In 2022, the synagogue announced that it was moving to a new leased location at 2904 Bardstown Road.

==Rabbinic leadership==
In 1903 the Orthodox synagogues in Louisville, under the umbrella of a Vaad HaEr (community council), hired a chief rabbi to act as spiritual leader for all of the city's synagogues, in addition to supervising kashrut, a mikveh, and a Talmud Torah. In the 1910s Anshei Sfard hired its own rabbi, Rabbi Z. Klavansky.

From 1930 to 1945 the congregation was led by Rabbi Charles Chavel, who went on to produce acclaimed critical editions of classical Jewish commentators on the Bible and Talmud.
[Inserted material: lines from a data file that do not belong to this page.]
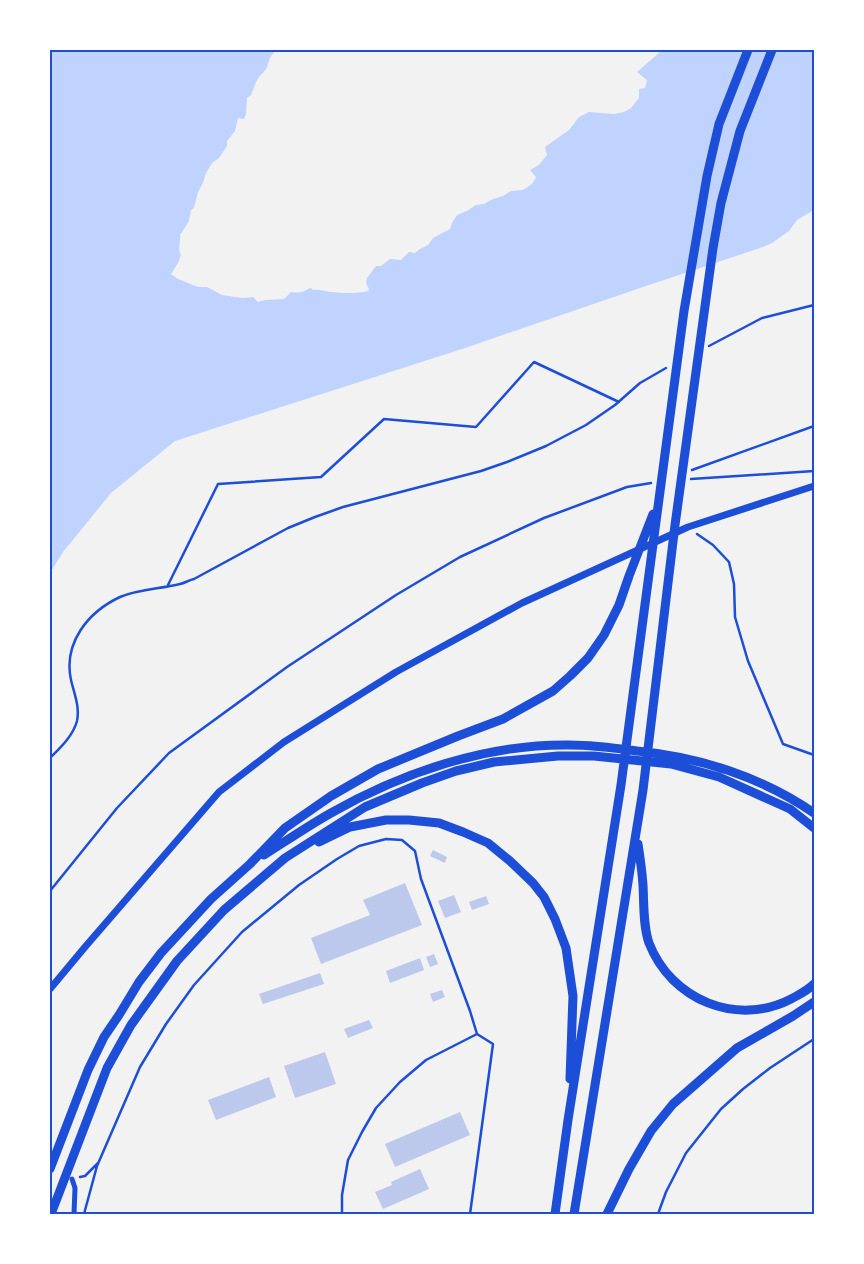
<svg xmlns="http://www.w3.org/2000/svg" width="864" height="1264" font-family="'Space Grotesk',sans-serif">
	<rect width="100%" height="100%" fill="#f2f2f2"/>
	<path fill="#bfd3fe" d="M50 50H277C269 56 270 59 267 67 265 72 262 73 259 77 255 83 254 89 251 95L247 98 246 114 244 119 238 118 235 131 227 141V146L219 158 212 163 206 173 203 183 198 192 195 204 193 209 191 210 189 221 180 235C181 242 177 248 181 255L178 263 171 274 178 279 198 287H207L222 295 242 298 253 297 258 302 265 300 284 299 291 292C303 294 302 291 311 288L313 290C319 289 324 291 330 292 340 293 359 294 368 291L369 289 366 283 367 278 376 266H381L390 259 401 260 409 252 415 253 420 249 428 245 433 238 450 229 452 223 457 215 467 211 476 205 484 204 493 199 503 196 511 191 523 190 532 184 536 177 530 170 539 165 547 155 545 147 569 130 579 117 589 112 614 114 624 112 631 108 639 98V89L645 88 647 80 637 72 659 53 658 50H814V210L797 220 789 231 772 243 763 247 643 287 462 349 175 441 111 493 63 552 50 573Z"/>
	<path fill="#bdc9ec" d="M433 850 447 857 445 863 430 856Z
		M405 883 422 925 321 964 311 938 370 915 363 900Z
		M454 895 461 912 445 918 438 901Z
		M486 896 489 904 472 910 469 902Z
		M434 954 438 964 430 967 426 957Z
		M420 958 424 970 390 983 386 971Z
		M320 973 324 984 263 1004 259 994Z
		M442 990 445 997 433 1002 430 994Z
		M369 1020 373 1028 348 1038 344 1029Z
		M325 1052 336 1084 295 1098 284 1066Z
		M269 1077 276 1097 216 1120 208 1100Z
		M460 1112 470 1135 395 1167 385 1144Z
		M420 1169 429 1189 383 1209 375 1192 392 1185 391 1182Z"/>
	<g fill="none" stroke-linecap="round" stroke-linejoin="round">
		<path stroke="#1d4ed8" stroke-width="2.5" d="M709 346 762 318 814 305
			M692 470 814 426
			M691 479 814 471
			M697 534 713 545 729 562 734 584 735 617 748 661 783 744 814 755
			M168 585 218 484 321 477 384 419 476 427 534 362 619 402
			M50 758C60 748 73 736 77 721 80 707 74 693 71 680 63 643 88 612 120 597 139 589 160 589 180 584 185 583 189 580 194 579L288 528 315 517 343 507 481 471 507 462 546 446 586 425 615 405 640 383 666 368
			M50 891 117 808 169 753 287 667 396 595 460 557 544 518 627 487 651 483
			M80 1177 85 1176 98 1163
			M84 1214 97 1166 140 1067 166 1024 194 985 242 932 299 885 337 859 359 846 386 839 402 840 415 851 421 879 470 1011 477 1034 493 1044 470 1214
			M342 1214V1195L348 1160 362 1132 376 1108 400 1082 426 1060 477 1034
			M658 1214 666 1192 686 1153 721 1109 743 1089 770 1068 814 1039"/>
		<path stroke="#1d4ed8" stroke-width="5" d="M72 1179 75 1188 74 1214"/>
		<path stroke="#1d4ed8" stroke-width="7" d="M50 989 85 947 219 792 284 742 396 672 522 603 688 527 814 486"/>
		<path stroke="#1d4ed8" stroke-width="9" d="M319 842 350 827 386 820H409L439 823 463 832 488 843 510 861 533 883 544 897 555 919 566 948 573 996 570 1079
			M638 844C640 857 642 871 643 885 644 903 643 926 649 943 671 1000 737 1027 791 999 800 994 807 991 814 984
			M264 855C286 841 308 826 331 813 403 772 487 744 569 745 592 745 615 748 637 751 699 757 762 777 814 813
			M50 1169 88 1070 104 1037 119 1015 139 982 161 953 211 899 250 864 285 828 331 796 378 769 458 736 503 719 553 691 570 676 588 658 604 635 619 605 629 576 653 514
			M51 1214 107 1068 131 1025 177 961 224 910 285 858 365 807 422 783 456 771 494 762 558 756H594L671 764 719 777 790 809 814 828
			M555 1214 568 1120 621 785 684 311 707 176 719 124 748 50
			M574 1214 643 790 675 525 713 248 721 203 740 131 772 50
			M607 1214 629 1169 651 1131 673 1104 737 1048 793 1016 814 1002"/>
	</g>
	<rect width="864" height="1264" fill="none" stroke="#ffffff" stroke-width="102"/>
	<rect x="51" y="51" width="762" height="1162" fill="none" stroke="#1d4ed8" stroke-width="2"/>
</svg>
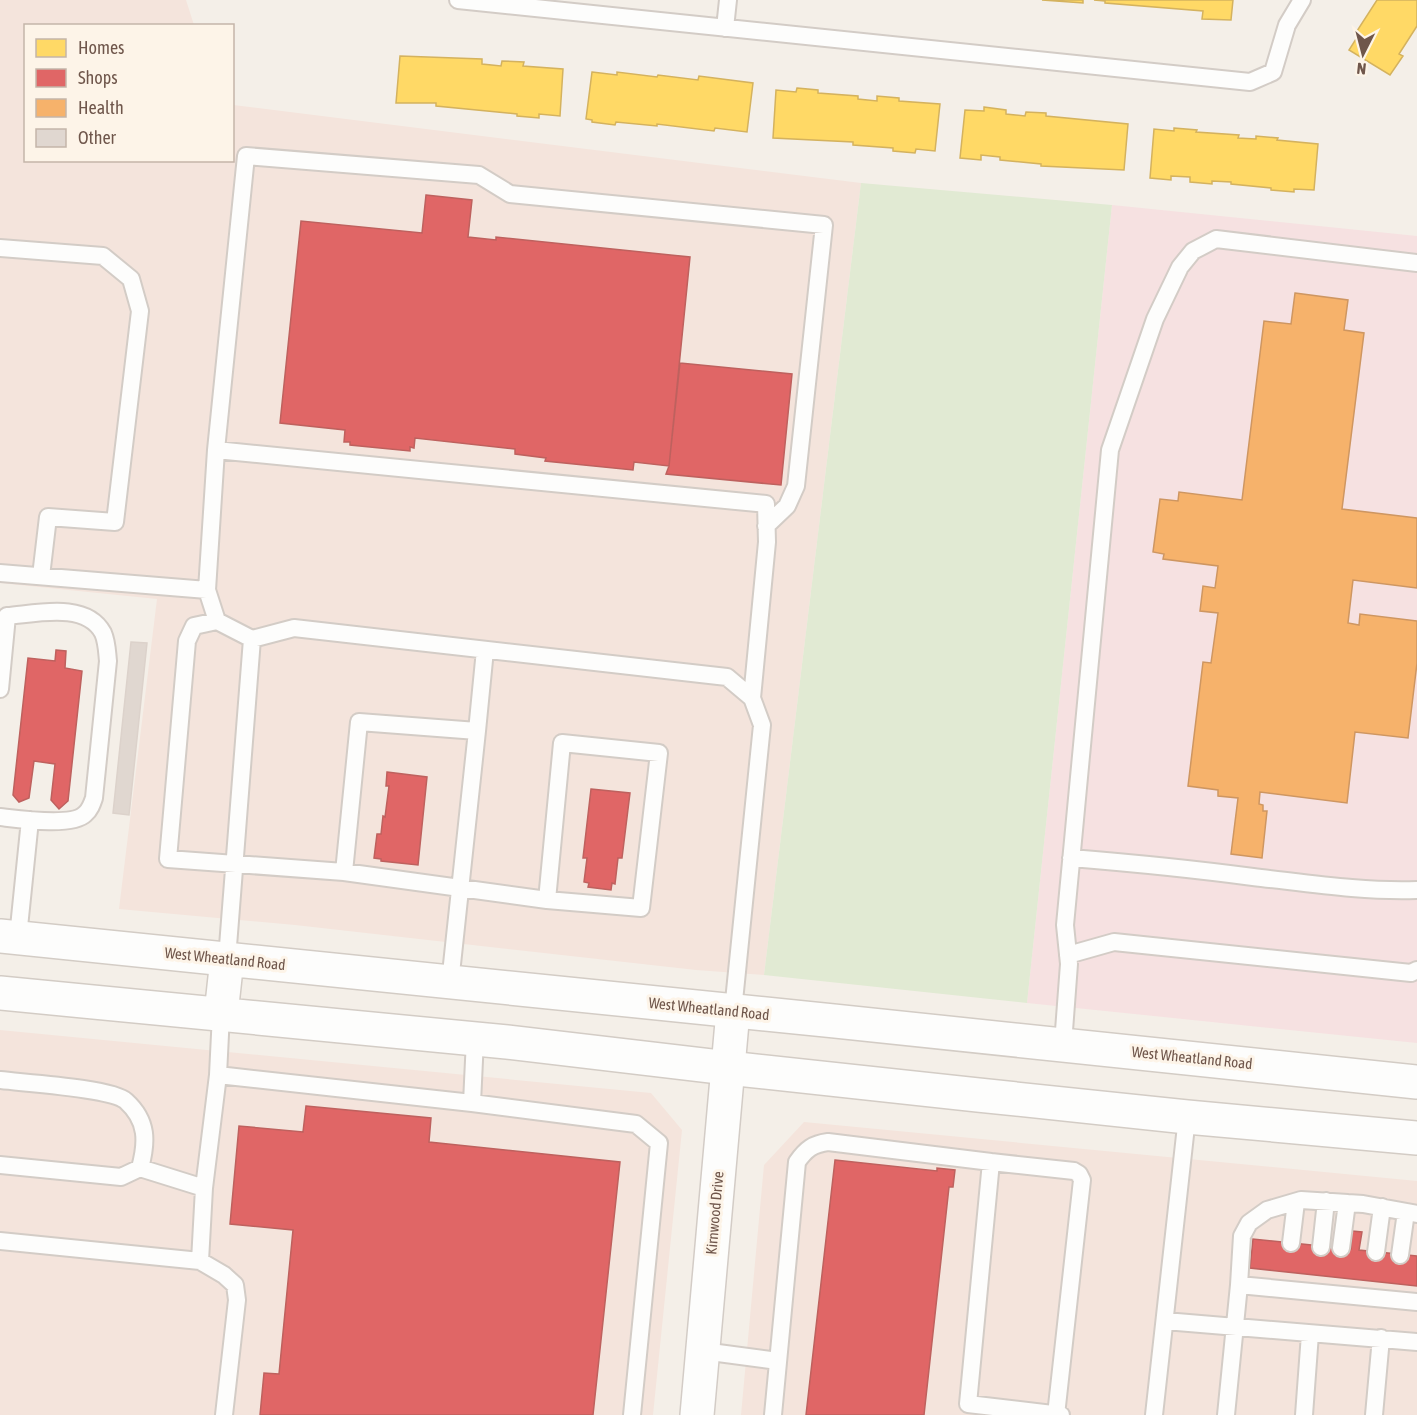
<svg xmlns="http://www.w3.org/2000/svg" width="1417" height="1415" font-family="'Asap Condensed',sans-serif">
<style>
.commercial{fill:#f4e4dc}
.medical{fill:#f6e1e1}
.green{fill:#e1ead3}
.homes{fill:#ffd966;stroke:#d4b25e;stroke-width:1.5}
.shops{fill:#e06666;stroke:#be615e;stroke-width:1.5}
.health{fill:#f6b26b;stroke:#ce9661;stroke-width:1.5}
.building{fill:#e0d7d0;stroke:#dcd2cb;stroke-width:1.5}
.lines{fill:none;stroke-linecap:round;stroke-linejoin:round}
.service-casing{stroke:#d3ccc6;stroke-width:20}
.tertiary-casing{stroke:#d3ccc6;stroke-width:36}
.secondary-casing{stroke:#d3ccc5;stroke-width:36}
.service{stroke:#fdfdfc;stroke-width:16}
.tertiary{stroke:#fdfdfc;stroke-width:33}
.secondary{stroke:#fdfdfc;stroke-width:33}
.labels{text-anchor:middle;stroke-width:6;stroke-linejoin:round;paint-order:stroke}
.street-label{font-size:15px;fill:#6f564b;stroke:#fdf4e8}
</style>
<rect width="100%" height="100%" fill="#f4efe8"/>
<path class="commercial" d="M0,0H186L194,25L26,26V160H232L233,105L861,183L764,975L696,970L295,925L119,909L157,599L0,583Z
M0,1030L651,1093L682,1130L653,1415H0Z
M804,1122L1417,1181V1415H741L764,1165Z"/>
<path class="medical" d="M1112,205L1417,236V1043L1027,1003Z"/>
<path class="green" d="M861,183L1112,205L1027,1003L764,975Z"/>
<path class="homes" d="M1042,0H1083V3Z
M1094,0H1233L1231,20L1202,19L1203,11L1105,3V1Z
M1377,0H1417V26L1399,54L1403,56L1390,75L1349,50L1358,36L1355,34Z
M400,56L482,59V64L501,66L502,61L524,62L523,66L563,69L560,116L539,114V118L517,116V114L436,106V103H396Z
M592,72L617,75V72L657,77L658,75L698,80L699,76L753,83L747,132L715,128L714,131L657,124V126L616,122L615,125L592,122V120L586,119Z
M797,88L818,90V93L858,96V99L877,101V96L899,98V101L940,104L935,151L916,149L915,153L893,151V148L853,145V142L773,138L776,90L796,92Z
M984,107L1006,110V114L1025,116L1026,112L1046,113V116L1128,124L1124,170L1041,166V164L1000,160V157L981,155V160L960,158L965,110L984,111Z
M1174,128L1197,130L1196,132L1239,135L1238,138L1256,139V136L1278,138L1277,140L1318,144L1314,190L1294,189V192L1271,190V188L1231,184V182L1212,181V184L1190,182V177L1171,176V180L1150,178L1154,129L1174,131Z"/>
<path class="shops" d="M426,195L472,200L468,237L496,240V237L690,257L669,466L634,462L633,470L545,461L546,458L515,454V449L415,438L414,448L410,447V451L350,445V442H344L345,430L280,423L301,221L422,233Z
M680,363L792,374L781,485L666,474L669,466Z
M56,650L66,651L65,668L82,671L68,801L59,809L51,800L55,764L34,761L29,798L19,802L13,795L28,658L55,661Z
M387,772L427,777L418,865L381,861V859L374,858L377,834H381L383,816L385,817L389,786H386Z
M591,789L630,793L622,858H618L615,884L612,883L611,890L588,887L589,883L584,882L587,858H583Z
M306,1106L431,1118L429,1142L620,1162L593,1415H260L264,1373L279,1374L293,1230L230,1224L239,1126L303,1132Z
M835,1160L937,1171V1168L955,1170L953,1187H949L924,1415H806Z
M1352,1231L1362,1232L1359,1250L1417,1256V1286L1250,1268L1253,1239L1351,1249Z"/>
<path class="health" d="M1295,293L1348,300L1344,330L1364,333L1342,509L1417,518V588L1353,580L1348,623L1359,625L1360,614L1417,621V663L1408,738L1355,732L1347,803L1260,792L1259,804L1263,805V811H1267L1262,858L1231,854L1238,798L1218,796V790L1188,786L1203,662L1211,663L1218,613L1200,611L1203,586L1215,588L1218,566L1163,559L1164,554L1153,552L1160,499L1178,501L1179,492L1242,500L1264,321L1291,324Z"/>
<path class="building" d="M131,642L147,643L129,815L113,813Z"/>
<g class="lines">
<defs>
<path id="service" d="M458,0L1250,82L1273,72L1287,25L1302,0
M725,28L728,0
M0,248L103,256L131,279L140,311L115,522L48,517L41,576
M216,450L246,156L479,175L510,194L824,225L796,486L787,506L766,526
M0,573L207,590L217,621L252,639L227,959
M207,590L216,450L766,504L767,542L752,698
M217,621L194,626L187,641L168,859L344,872
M252,639L294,628L727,677L752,698L762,725L733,1011
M0,689L7,616C35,614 86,601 103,633C107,642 107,652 108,661L94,798C92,804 90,810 85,814C72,827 18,819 0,817
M477,731L485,650
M562,743L659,753L641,908L547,900Z
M1071,858C1132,863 1193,869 1253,877C1307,883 1363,892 1417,890
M18,937L30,820
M1068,955L1114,942L1411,973L1417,970
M450,983L477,731L359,722L344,872L547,900
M221,1014L218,1075L472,1103L636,1124L659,1143L632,1415
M1063,1044L1069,964L1065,925L1110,450L1155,319L1180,267L1193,251L1216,239L1417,263
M218,1075L204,1188L200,1261L224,1275L235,1285L237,1300L224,1415
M0,1080C24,1083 112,1088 126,1101C148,1121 147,1142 140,1168L121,1177L0,1165
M472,1103L475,1039
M991,1162L1074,1171L1079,1174L1082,1180L1056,1415
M140,1168L204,1188
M0,1241L200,1261
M1291,1243L1296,1202
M1321,1247L1326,1201
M1341,1248L1347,1203
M1376,1252L1382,1207
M1400,1255L1406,1212
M1239,1285L1242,1236L1249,1223L1267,1210L1301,1200L1363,1204L1417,1214
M1165,1321L1417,1342
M703,1351L778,1361
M773,1415L797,1162C806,1149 813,1144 828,1142L991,1162L968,1404L1061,1415
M1154,1415L1187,1117
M1226,1415L1239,1285L1417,1302
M1304,1415L1310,1334
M1374,1415L1381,1338"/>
<path id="tertiary" d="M697,1415L733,1011"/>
<path id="secondary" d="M0,936C472,985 945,1031 1417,1082
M0,993L507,1042L728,1068L978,1095L1187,1117L1417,1138
M221,1014L227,959"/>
</defs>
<use href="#service" class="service-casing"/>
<use href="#tertiary" class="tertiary-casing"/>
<use href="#secondary" class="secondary-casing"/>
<use href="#service" class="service"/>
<use href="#tertiary" class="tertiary"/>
<use href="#secondary" class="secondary"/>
</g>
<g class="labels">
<g class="street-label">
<text transform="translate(225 959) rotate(6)" y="5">West Wheatland Road</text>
<text transform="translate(709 1009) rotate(6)" y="5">West Wheatland Road</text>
<text transform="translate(1192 1058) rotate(6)" y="5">West Wheatland Road</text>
<text transform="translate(715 1213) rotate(-85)" y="5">Kirnwood Drive</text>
</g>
</g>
<rect x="24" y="24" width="210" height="138" fill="#fdf4e8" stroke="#c4b5a9" stroke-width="1.5"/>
<rect x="36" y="39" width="30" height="18" fill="#ffd966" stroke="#c4b5a9" stroke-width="1.5"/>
<text x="78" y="54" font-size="18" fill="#6f564b">Homes</text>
<rect x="36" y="69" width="30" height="18" fill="#e06666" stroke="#c4b5a9" stroke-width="1.5"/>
<text x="78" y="84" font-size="18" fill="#6f564b">Shops</text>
<rect x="36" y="99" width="30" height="18" fill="#f6b26b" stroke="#c4b5a9" stroke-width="1.5"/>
<text x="78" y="114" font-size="18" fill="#6f564b">Health</text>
<rect x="36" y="129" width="30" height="18" fill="#e0d7d0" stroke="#c4b5a9" stroke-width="1.5"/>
<text x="78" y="144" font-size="18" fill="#6f564b">Other</text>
<g transform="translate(1363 54) rotate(186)" stroke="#fdf4e8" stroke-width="4.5" paint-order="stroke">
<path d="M0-4.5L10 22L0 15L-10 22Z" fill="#6f564b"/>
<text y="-9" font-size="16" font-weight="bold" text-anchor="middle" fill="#6f564b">N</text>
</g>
</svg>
He was succeeded by Rabbi Solomon Roodman, who served from 1946 to 1989. Rabbi Avrohom Litvin took the helm in 1989. Rabbi Litvin resigned in 2013.

The next designated spiritual leader, was Rabbi Dr. Joshua Golding, a professor of philosophy at Bellarmine University, specializing in philosophy of religion and Jewish philosophy.

Rabbi Simcha Snaid has served as the senior rabbi since 2016.